How many lines in the records below contain "sich"? Reply with the number only.

--- Data for this exercise Enclosed Below ---

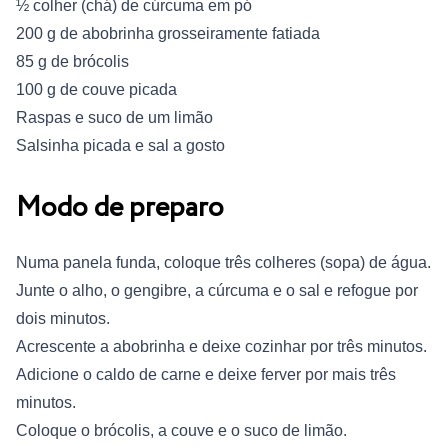
½ colher (chá) de cúrcuma em pó
200 g de abobrinha grosseiramente fatiada
85 g de brócolis
100 g de couve picada
Raspas e suco de um limão
Salsinha picada e sal a gosto
Modo de preparo
Numa panela funda, coloque três colheres (sopa) de água.
Junte o alho, o gengibre, a cúrcuma e o sal e refogue por
dois minutos.
Acrescente a abobrinha e deixe cozinhar por três minutos.
Adicione o caldo de carne e deixe ferver por mais três
minutos.
Coloque o brócolis, a couve e o suco de limão.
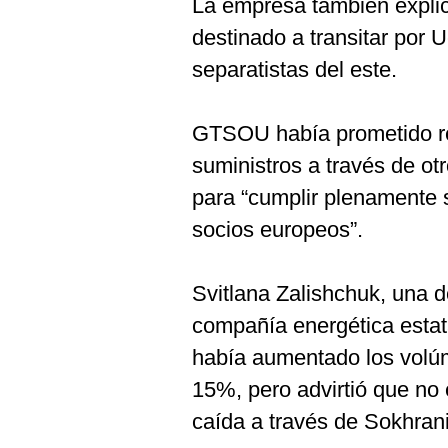
La empresa también explic
destinado a transitar por U
separatistas del este.
GTSOU había prometido red
suministros a través de ot
para “cumplir plenamente s
socios europeos”.
Svitlana Zalishchuk, una d
compañía energética estat
había aumentado los volú
15%, pero advirtió que no 
caída a través de Sokhran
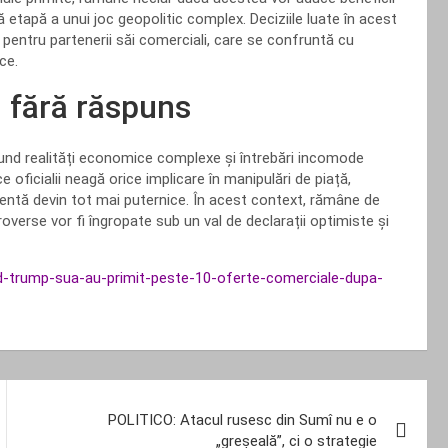
tapă a unui joc geopolitic complex. Deciziile luate în acest
 pentru partenerii săi comerciali, care se confruntă cu
ce.
i fără răspuns
scund realități economice complexe și întrebări incomode
 oficialii neagă orice implicare în manipulări de piață,
ndentă devin tot mai puternice. În acest context, rămâne de
verse vor fi îngropate sub un val de declarații optimiste și
donald-trump-sua-au-primit-peste-10-oferte-comerciale-dupa-
POLITICO: Atacul rusesc din Sumî nu e o
„greșeală”, ci o strategie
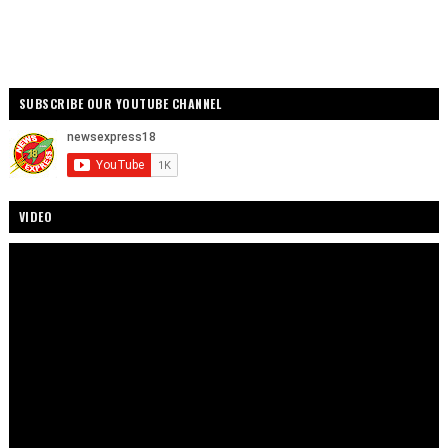
SUBSCRIBE OUR YOUTUBE CHANNEL
VIDEO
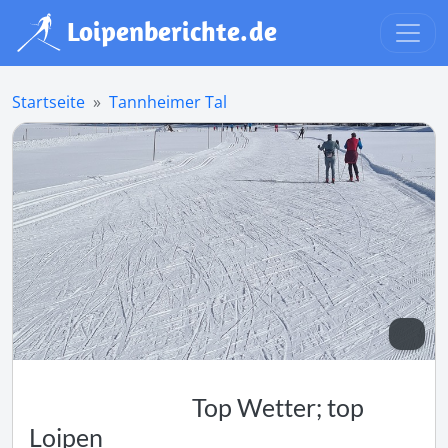
Startseite
Tannheimer Tal
Top Wetter; top
Loipen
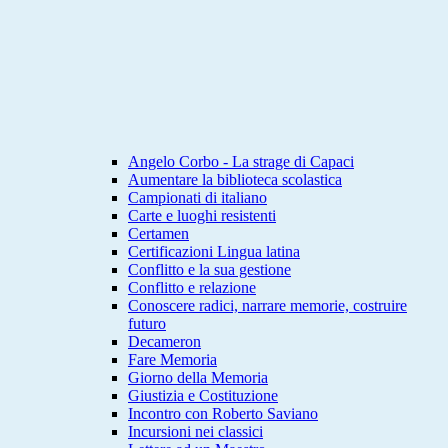
Angelo Corbo - La strage di Capaci
Aumentare la biblioteca scolastica
Campionati di italiano
Carte e luoghi resistenti
Certamen
Certificazioni Lingua latina
Conflitto e la sua gestione
Conflitto e relazione
Conoscere radici, narrare memorie, costruire
futuro
Decameron
Fare Memoria
Giorno della Memoria
Giustizia e Costituzione
Incontro con Roberto Saviano
Incursioni nei classici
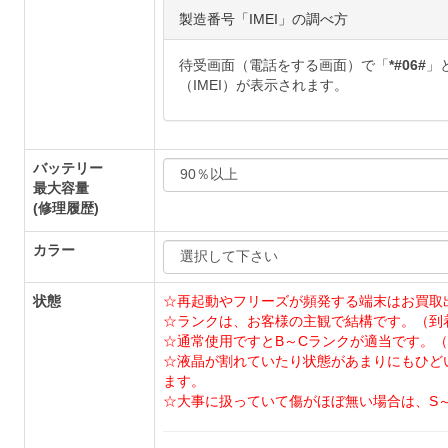
製造番号「IMEI」の調べ方
待受画面（電話をする画面）で「
*#06#
」
（IMEI）が表示されます。
バッテリー
最大容量
(修理履歴)
カラー
状態
☆再起動やフリーズが頻発する端末はお買取
☆ランクは、お客様の主観で結構です。（到
☆通常使用ですとB～Cランクが適当です。（
☆液晶が割れていたり状態があまりにもひど
ます。
☆大事に扱っていて傷がほぼ無い場合は、S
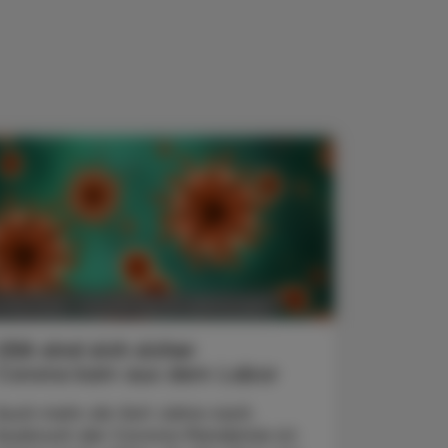
POLITIK, RECHT, WIRTSCHAFT
. Mai 2025
USA sind sich sicher
Corona kam aus dem Labor
Auch mehr als fünf Jahre nach
Ausbruch der Corona-Pandemie ist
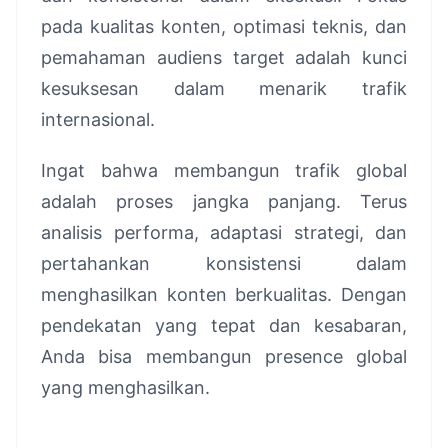
pada kualitas konten, optimasi teknis, dan
pemahaman audiens target adalah kunci
kesuksesan dalam menarik trafik
internasional.
Ingat bahwa membangun trafik global
adalah proses jangka panjang. Terus
analisis performa, adaptasi strategi, dan
pertahankan konsistensi dalam
menghasilkan konten berkualitas. Dengan
pendekatan yang tepat dan kesabaran,
Anda bisa membangun presence global
yang menghasilkan.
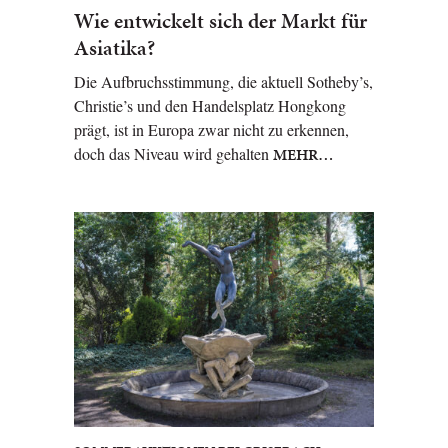
Wie entwickelt sich der Markt für
Asiatika?
Die Aufbruchsstimmung, die aktuell Sotheby’s,
Christie’s und den Handelsplatz Hongkong
prägt, ist in Europa zwar nicht zu erkennen,
doch das Niveau wird gehalten
MEHR…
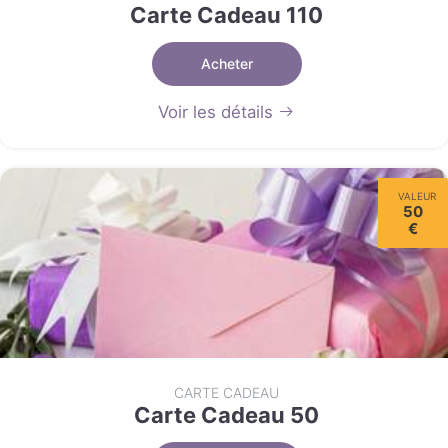
Carte Cadeau 110
Acheter
Voir les détails
VALEUR
50
€
CARTE CADEAU
Carte Cadeau 50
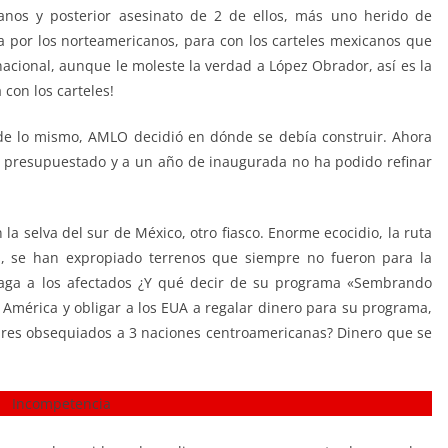
canos y posterior asesinato de 2 de ellos, más uno herido de
a por los norteamericanos, para con los carteles mexicanos que
acional, aunque le moleste la verdad a López Obrador, así es la
 con los carteles!
ede lo mismo, AMLO decidió en dónde se debía construir. Ahora
o presupuestado y a un año de inaugurada no ha podido refinar
la selva del sur de México, otro fiasco. Enorme ecocidio, la ruta
s, se han expropiado terrenos que siempre no fueron para la
 paga a los afectados ¿Y qué decir de su programa «Sembrando
 América y obligar a los EUA a regalar dinero para su programa,
ólares obsequiados a 3 naciones centroamericanas? Dinero que se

--- End of Enclosed Data for this exercise ---

Solution for this task. 2